___ RECORDS PROVIDED ___

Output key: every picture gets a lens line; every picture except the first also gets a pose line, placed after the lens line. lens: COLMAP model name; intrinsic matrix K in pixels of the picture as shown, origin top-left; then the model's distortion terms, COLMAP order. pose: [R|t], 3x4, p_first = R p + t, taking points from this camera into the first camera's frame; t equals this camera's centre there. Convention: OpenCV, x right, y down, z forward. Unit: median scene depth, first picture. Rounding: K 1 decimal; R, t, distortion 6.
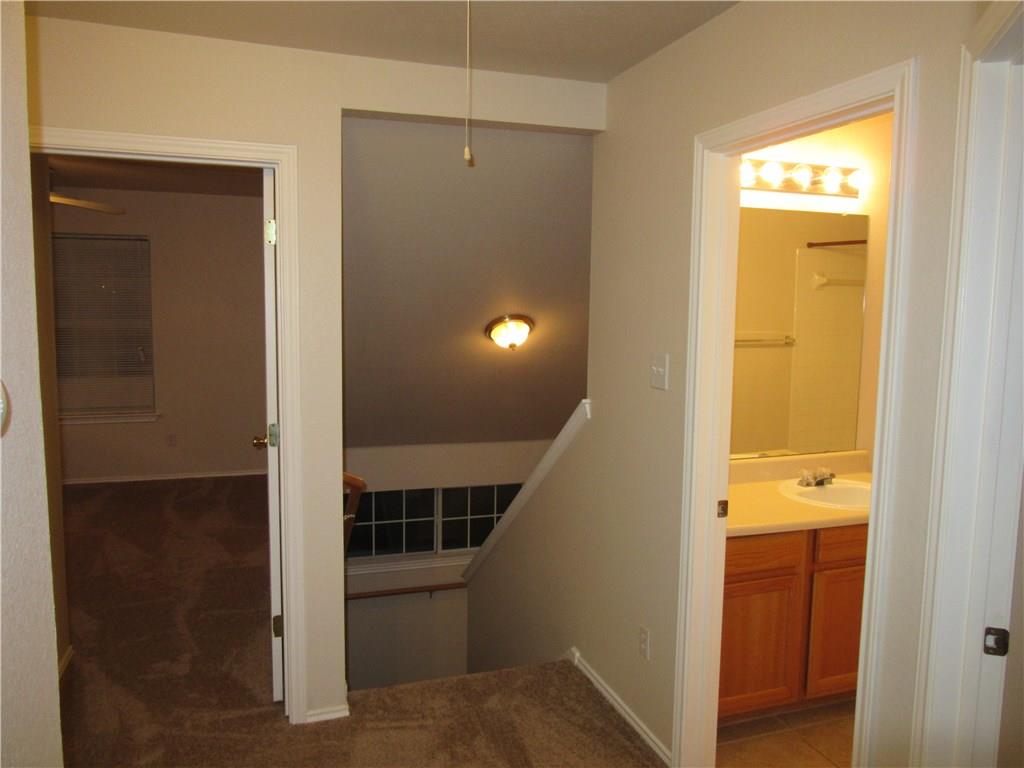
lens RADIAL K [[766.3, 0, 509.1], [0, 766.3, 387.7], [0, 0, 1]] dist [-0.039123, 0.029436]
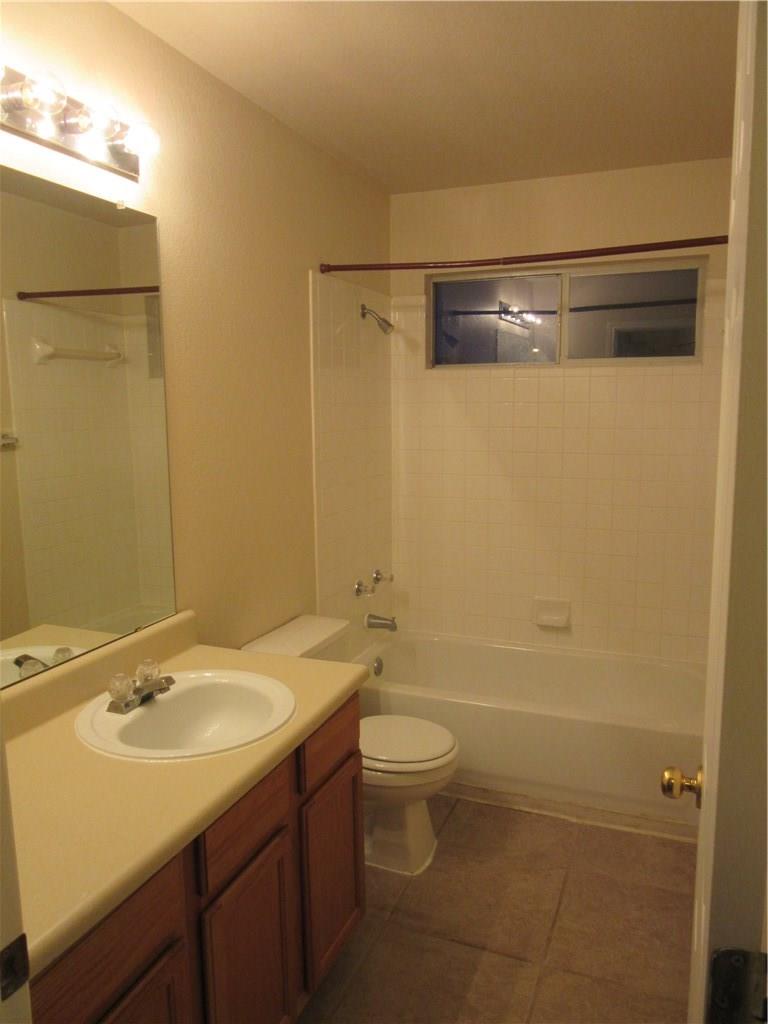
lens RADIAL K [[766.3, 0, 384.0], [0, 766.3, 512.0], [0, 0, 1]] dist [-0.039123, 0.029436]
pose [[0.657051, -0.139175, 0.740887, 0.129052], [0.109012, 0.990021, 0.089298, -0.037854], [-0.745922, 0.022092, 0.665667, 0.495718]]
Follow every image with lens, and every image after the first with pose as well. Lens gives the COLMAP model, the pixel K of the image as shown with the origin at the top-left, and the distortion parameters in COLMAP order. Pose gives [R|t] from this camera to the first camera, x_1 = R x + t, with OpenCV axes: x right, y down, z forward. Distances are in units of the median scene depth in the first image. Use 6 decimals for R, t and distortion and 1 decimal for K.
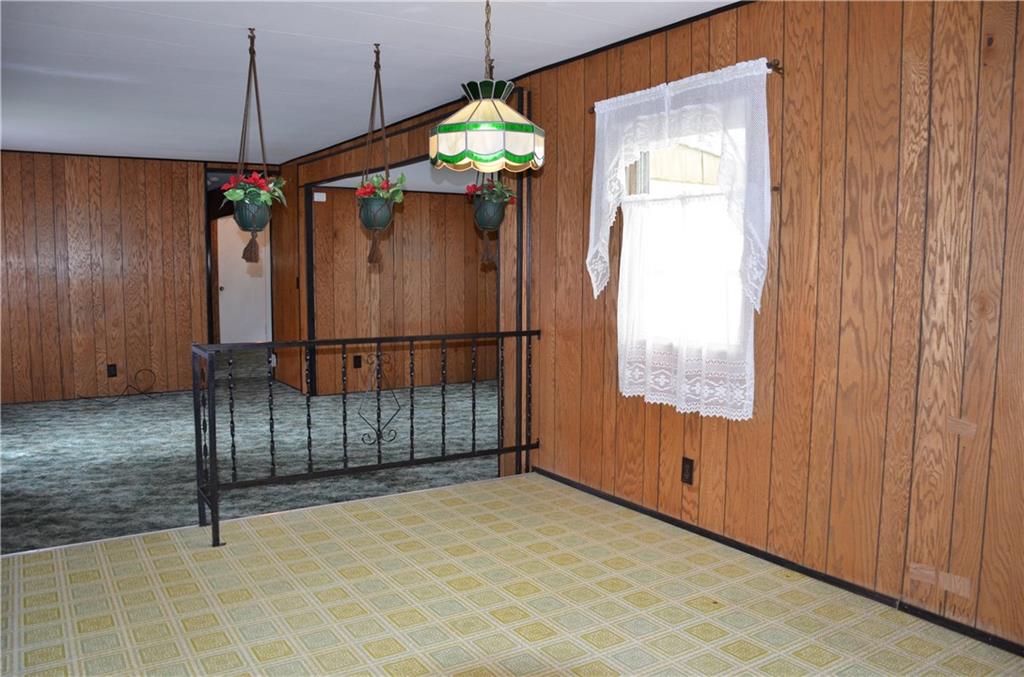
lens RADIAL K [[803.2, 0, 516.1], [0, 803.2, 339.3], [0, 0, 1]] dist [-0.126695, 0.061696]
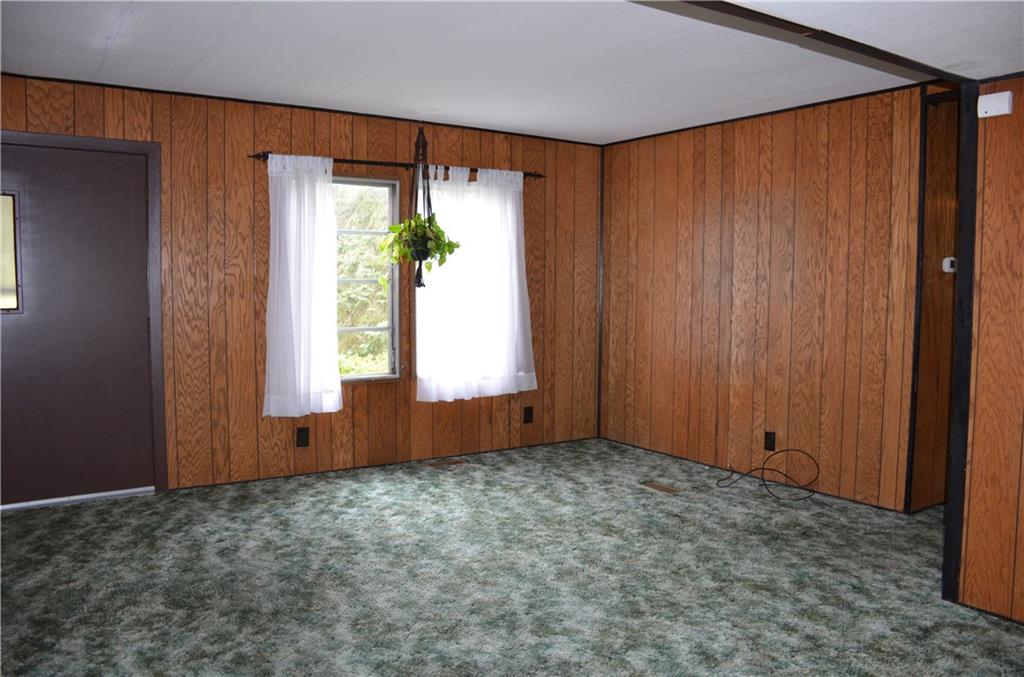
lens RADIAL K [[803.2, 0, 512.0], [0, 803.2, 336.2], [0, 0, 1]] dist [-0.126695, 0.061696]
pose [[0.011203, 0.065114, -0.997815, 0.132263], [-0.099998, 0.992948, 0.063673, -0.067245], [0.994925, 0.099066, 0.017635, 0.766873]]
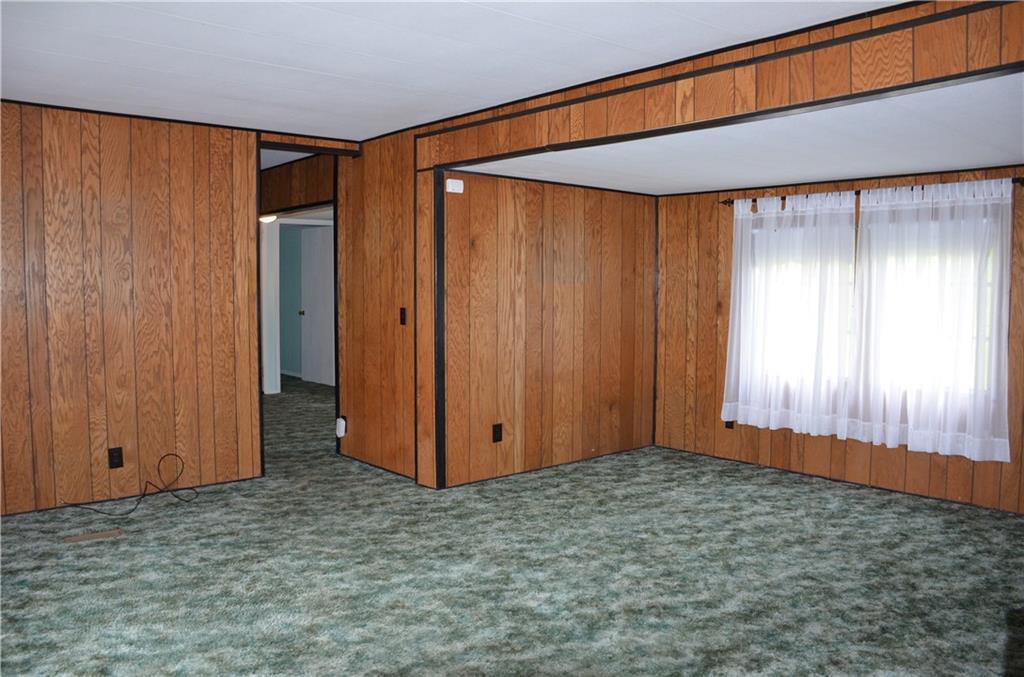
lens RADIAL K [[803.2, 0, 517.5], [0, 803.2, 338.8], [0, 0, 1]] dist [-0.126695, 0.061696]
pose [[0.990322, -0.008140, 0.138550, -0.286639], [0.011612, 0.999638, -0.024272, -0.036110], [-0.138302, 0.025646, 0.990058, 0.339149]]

___

• **TRY IT**:
Revise the lines above by replacing "top-left" with "upper-left" wherever it occurs, keeping everything else the same. Leave the pictures out of your answer.

• **EXERCISE SOLUTION**:
Output key: every picture gets a lens line; every picture except the first also gets a pose line, placed after the lens line. lens: COLMAP model name; intrinsic matrix K in pixels of the picture as shown, origin upper-left; then the model's distortion terms, COLMAP order. pose: [R|t], 3x4, p_first = R p + t, taking points from this camera into the first camera's frame; t equals this camera's centre there. Convention: OpenCV, x right, y down, z forward. Unit: median scene depth, first picture. Rounding: K 1 decimal; R, t, distortion 6.
lens RADIAL K [[766.3, 0, 509.1], [0, 766.3, 387.7], [0, 0, 1]] dist [-0.039123, 0.029436]
lens RADIAL K [[766.3, 0, 384.0], [0, 766.3, 512.0], [0, 0, 1]] dist [-0.039123, 0.029436]
pose [[0.657051, -0.139175, 0.740887, 0.129052], [0.109012, 0.990021, 0.089298, -0.037854], [-0.745922, 0.022092, 0.665667, 0.495718]]
Follow every image with lens, and every image after the first with pose as well. Lens gives the COLMAP model, the pixel K of the image as shown with the origin at the upper-left, and the distortion parameters in COLMAP order. Pose gives [R|t] from this camera to the first camera, x_1 = R x + t, with OpenCV axes: x right, y down, z forward. Distances are in units of the median scene depth in the first image. Use 6 decimals for R, t and distortion and 1 decimal for K.
lens RADIAL K [[803.2, 0, 516.1], [0, 803.2, 339.3], [0, 0, 1]] dist [-0.126695, 0.061696]
lens RADIAL K [[803.2, 0, 512.0], [0, 803.2, 336.2], [0, 0, 1]] dist [-0.126695, 0.061696]
pose [[0.011203, 0.065114, -0.997815, 0.132263], [-0.099998, 0.992948, 0.063673, -0.067245], [0.994925, 0.099066, 0.017635, 0.766873]]
lens RADIAL K [[803.2, 0, 517.5], [0, 803.2, 338.8], [0, 0, 1]] dist [-0.126695, 0.061696]
pose [[0.990322, -0.008140, 0.138550, -0.286639], [0.011612, 0.999638, -0.024272, -0.036110], [-0.138302, 0.025646, 0.990058, 0.339149]]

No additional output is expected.